Touchwood, Karin Kallmaker. From coffeeandink/470347.html. Heterosexual romance novels require for resolution: the satisfactory conclusion of the First Fight; engagement or marriage; solving some mystery or whatever. Lesbian romances, judging by this one, require: First Fight; family acceptance of relationship, probably after difficulty; new angle on stalled vocation; vacation on Lesbos. I am amused, though not happy with what the differences say about our culture at the moment. (And I liked the book, though it was sort of earnest for me.)

Wizards at War, Diane Duane. This was really good until the very end.

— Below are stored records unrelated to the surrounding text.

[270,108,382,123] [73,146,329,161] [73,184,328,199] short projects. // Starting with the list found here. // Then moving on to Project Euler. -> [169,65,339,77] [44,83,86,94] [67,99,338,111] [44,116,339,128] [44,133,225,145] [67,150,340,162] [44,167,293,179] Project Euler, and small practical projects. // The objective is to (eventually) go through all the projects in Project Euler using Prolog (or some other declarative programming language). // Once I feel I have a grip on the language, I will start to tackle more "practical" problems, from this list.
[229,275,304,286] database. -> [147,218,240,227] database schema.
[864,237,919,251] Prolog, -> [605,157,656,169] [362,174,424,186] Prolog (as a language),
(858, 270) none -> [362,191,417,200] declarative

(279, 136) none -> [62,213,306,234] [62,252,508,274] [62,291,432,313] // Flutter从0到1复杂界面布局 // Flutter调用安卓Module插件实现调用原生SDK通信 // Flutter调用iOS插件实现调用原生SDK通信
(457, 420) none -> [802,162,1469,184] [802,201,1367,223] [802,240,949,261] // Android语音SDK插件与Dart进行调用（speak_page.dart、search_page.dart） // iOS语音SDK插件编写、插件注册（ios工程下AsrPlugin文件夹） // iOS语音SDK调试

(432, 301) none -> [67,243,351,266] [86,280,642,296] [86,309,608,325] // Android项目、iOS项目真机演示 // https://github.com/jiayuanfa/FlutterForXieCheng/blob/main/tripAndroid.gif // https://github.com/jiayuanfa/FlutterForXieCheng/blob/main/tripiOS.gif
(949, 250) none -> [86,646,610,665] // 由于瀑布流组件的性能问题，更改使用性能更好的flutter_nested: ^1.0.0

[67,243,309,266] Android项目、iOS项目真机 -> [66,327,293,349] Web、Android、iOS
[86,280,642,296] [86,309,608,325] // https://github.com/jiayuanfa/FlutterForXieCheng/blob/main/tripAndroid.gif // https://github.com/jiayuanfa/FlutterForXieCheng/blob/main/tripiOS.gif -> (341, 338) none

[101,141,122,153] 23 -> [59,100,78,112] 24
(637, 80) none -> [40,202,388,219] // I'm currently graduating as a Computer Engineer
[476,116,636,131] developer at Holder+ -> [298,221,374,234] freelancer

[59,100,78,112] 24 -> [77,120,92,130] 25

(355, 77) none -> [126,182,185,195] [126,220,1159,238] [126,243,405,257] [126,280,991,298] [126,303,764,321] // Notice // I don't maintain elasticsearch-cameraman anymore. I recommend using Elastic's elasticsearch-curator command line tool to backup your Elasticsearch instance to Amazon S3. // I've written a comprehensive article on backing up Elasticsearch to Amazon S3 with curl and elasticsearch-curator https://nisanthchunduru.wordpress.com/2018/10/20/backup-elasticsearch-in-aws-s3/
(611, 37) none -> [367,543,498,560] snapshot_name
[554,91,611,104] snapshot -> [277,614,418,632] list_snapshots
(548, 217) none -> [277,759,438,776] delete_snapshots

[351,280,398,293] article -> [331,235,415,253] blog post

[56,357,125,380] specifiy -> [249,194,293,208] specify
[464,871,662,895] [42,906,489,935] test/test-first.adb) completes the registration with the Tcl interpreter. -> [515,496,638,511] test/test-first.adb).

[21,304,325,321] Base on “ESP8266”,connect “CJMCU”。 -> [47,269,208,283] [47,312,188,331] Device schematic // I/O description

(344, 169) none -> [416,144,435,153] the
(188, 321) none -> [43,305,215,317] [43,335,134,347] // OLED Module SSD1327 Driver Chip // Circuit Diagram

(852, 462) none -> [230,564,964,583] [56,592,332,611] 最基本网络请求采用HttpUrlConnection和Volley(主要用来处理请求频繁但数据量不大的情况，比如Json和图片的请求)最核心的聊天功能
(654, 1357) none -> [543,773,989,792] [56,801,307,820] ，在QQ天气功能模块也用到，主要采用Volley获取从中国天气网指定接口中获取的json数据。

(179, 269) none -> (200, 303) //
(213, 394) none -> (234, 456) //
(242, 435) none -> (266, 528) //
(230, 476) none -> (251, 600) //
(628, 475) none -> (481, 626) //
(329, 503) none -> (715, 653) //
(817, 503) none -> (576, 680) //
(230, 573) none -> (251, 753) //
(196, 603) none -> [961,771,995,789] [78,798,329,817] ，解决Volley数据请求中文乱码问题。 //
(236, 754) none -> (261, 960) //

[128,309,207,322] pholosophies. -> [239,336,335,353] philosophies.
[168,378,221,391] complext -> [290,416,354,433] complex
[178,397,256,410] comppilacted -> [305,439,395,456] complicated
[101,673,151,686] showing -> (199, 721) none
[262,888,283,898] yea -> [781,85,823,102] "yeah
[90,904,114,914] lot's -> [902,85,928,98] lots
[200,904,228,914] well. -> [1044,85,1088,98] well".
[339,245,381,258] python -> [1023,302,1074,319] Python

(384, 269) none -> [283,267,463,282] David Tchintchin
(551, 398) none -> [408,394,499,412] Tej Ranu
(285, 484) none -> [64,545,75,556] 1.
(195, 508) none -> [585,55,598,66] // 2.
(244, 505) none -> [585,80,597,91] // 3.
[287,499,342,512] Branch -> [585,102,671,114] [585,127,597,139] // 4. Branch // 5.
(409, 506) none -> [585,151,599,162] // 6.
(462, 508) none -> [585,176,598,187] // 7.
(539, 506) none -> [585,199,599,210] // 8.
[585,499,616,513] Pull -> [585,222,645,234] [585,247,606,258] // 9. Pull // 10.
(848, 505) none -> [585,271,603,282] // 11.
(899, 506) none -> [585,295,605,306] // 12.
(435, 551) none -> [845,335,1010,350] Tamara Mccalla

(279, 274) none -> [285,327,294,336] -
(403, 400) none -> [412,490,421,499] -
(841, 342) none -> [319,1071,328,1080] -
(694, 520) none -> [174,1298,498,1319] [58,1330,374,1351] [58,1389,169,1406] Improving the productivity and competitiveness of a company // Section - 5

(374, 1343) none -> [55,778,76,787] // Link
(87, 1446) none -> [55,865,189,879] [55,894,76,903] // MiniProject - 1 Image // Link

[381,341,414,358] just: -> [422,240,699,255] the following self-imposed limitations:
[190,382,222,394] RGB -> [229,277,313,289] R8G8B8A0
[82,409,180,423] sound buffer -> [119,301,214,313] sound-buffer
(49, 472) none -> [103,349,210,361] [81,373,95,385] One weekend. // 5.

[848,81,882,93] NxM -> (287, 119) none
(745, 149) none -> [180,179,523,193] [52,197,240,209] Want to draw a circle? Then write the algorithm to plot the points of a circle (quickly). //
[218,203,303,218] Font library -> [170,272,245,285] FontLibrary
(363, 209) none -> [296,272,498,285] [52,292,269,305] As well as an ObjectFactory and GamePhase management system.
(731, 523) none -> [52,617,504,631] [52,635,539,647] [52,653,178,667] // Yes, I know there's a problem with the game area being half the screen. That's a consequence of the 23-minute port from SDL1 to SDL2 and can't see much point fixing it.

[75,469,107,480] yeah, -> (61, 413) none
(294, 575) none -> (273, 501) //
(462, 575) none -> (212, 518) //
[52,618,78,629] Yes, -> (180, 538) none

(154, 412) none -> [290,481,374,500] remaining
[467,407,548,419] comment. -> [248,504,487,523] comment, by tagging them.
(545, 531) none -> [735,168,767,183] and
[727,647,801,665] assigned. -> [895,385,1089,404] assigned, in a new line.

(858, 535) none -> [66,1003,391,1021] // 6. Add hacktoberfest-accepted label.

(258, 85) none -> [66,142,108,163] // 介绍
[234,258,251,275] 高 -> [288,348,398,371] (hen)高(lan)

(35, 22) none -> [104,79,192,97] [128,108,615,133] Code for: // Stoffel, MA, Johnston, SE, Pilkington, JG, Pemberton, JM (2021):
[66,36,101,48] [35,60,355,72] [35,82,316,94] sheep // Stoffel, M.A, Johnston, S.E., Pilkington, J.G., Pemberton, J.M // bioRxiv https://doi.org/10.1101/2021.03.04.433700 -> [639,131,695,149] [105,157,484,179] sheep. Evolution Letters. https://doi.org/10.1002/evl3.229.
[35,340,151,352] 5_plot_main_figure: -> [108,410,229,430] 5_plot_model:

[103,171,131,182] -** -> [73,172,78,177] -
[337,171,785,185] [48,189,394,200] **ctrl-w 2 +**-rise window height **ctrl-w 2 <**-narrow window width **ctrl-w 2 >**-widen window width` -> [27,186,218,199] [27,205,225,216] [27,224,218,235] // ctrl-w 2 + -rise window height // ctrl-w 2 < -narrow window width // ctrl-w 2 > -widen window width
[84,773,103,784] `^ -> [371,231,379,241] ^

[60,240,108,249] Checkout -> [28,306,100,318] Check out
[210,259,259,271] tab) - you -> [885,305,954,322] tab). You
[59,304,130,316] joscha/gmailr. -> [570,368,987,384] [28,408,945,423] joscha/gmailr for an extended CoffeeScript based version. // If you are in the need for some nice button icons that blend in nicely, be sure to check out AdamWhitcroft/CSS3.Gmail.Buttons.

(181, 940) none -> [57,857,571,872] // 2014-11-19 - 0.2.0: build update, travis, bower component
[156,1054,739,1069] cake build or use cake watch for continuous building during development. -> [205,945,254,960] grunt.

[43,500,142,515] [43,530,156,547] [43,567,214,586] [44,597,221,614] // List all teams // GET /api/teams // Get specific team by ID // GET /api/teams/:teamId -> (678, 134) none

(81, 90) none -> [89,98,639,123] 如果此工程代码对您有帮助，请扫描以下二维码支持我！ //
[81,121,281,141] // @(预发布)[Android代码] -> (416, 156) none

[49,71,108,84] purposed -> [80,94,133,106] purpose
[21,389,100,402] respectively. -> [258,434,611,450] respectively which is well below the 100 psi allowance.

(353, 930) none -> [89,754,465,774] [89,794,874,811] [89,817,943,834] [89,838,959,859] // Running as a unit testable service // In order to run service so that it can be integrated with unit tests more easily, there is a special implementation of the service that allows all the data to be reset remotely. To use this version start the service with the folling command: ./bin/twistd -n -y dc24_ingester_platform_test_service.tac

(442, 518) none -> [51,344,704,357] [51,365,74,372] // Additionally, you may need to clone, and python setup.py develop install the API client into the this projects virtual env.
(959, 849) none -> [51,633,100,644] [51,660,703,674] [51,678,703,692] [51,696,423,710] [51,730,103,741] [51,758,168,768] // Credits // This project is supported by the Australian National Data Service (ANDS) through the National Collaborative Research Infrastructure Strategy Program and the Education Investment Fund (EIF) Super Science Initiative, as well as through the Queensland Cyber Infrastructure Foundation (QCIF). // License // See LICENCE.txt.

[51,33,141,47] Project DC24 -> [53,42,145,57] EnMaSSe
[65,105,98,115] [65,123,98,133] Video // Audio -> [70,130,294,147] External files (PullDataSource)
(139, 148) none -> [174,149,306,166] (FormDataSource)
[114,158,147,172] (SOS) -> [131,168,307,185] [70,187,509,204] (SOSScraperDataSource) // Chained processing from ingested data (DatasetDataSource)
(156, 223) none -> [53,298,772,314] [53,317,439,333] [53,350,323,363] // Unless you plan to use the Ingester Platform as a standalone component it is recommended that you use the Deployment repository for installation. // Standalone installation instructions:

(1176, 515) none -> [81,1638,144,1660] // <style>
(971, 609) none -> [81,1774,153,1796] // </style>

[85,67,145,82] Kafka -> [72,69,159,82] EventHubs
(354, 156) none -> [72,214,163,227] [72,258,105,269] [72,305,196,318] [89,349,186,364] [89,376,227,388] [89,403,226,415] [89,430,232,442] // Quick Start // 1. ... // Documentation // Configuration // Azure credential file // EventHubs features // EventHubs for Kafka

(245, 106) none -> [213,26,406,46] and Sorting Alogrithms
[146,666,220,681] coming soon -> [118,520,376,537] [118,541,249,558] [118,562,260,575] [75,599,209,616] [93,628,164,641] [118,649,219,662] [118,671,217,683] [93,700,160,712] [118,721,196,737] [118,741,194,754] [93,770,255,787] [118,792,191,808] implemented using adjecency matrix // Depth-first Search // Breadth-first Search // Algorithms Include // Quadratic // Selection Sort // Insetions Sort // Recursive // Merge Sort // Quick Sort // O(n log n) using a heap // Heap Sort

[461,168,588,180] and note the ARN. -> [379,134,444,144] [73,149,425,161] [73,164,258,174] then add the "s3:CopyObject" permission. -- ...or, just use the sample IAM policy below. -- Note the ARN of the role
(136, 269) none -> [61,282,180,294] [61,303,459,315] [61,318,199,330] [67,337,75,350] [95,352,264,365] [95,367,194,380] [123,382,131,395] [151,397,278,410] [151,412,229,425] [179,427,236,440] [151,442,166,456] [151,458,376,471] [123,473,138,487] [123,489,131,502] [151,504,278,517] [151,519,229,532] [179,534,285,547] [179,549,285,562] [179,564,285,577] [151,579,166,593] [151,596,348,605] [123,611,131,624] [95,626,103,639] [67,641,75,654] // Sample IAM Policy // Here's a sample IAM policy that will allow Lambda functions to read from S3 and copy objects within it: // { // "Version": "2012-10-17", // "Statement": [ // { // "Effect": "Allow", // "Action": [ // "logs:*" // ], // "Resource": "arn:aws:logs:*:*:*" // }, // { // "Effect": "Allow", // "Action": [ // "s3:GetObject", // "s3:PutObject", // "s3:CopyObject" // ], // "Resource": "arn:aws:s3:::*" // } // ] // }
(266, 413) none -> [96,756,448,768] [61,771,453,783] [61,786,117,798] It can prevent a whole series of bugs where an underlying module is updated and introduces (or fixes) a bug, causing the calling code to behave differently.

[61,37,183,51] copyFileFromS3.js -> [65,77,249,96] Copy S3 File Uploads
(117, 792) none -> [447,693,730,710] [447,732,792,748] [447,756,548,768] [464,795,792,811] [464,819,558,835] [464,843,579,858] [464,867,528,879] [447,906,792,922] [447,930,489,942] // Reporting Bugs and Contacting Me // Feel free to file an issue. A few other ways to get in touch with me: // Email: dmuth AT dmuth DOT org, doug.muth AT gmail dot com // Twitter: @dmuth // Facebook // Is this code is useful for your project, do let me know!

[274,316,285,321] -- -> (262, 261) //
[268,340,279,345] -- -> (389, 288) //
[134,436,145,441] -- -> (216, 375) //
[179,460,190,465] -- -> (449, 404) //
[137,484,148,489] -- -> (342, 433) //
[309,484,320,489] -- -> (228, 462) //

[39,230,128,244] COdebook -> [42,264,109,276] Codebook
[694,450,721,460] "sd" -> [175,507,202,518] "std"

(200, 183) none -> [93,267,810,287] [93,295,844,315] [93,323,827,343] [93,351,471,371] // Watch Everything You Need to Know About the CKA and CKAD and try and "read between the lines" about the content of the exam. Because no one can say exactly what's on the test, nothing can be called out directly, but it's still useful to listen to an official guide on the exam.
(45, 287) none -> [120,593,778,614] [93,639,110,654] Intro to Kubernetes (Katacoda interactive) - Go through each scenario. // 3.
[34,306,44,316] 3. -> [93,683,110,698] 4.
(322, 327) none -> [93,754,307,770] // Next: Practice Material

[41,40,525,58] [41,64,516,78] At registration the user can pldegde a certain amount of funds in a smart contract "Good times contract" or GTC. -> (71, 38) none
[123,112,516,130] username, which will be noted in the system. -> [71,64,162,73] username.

Remember when there was actual death in this universe? Now we get copouts, and no real moral dilemmas now that I think back on it -- sure they're avatars of ~evil, but only in the smallest way, does that mean you kill them without worrying? How about the mercenaries?

Kare Kano 3, Masami Tsuda.
The League of Extraordinary Gentlemen 2, Alan Moore et al. I wanted to enjoy the really long novelized exploits of traveling people at the end, but I just couldn't get into it. Funny satire in places, though.
Mars 7, Fuyumi Soryo. Have I mentioned that [livejournal.com profile] hattifattener always calls this "Ears" because of the dorky right-angled M the title uses?
Persepolis 2, Marjane Satrapi.
Queen Bee 1, Chynna Clugston. Fun fluff -- telekinetic teenagers. Clugston continues cheerfully cool.
Runaways 2 (Teenage Wasteland), Brian K. Vaughan et al.
Teenagers from Mars, Rick Spears and Rob G.
Transmetropolitan 1-2, Warren Ellis et al.
XXXholic 4, CLAMP.

Date: 2006-03-01 10:57 am (UTC)
From: [identity profile] supergee.livejournal.com
Huxley's Hots are like the Perverts in Left Hand of Darkness. (Or I guess it's the other way around.)

Date: 2006-03-01 01:59 pm (UTC)
From: [identity profile] papersky.livejournal.com
Of course they had homosexuals in 1948. I mean, of course that would have been in Huxley's mind. The shadow of the Wilde case -- and Wilde's subsequent writing about it -- was long. Huxley knew Forster and Maugham and the way they lived and the fear they lived in. Also, the homosexuals in the Holocaust -- did you know the ones who survived the camps weren't freed afterwards but put into prison? I think more than anything he wanted to make a point about fascist social control in a way that would get through to "normal" people -- people who were content to let them come for the Jews and the queers, but had to identify with those monogamous "Hots".

I think Ape and Essence is a bad book, but that Huxley wrote it because he was a good man.

Date: 2006-03-02 03:30 am (UTC)
oyceter: teruterubouzu default icon (Default)
From: [personal profile] oyceter
Yeah, I haven't really adored the Holly Black books either, even though I wanted to. I dunno... too deliberately gritty or something?

And ooooo Edgerton! I didn't like the second book quite as much as the first.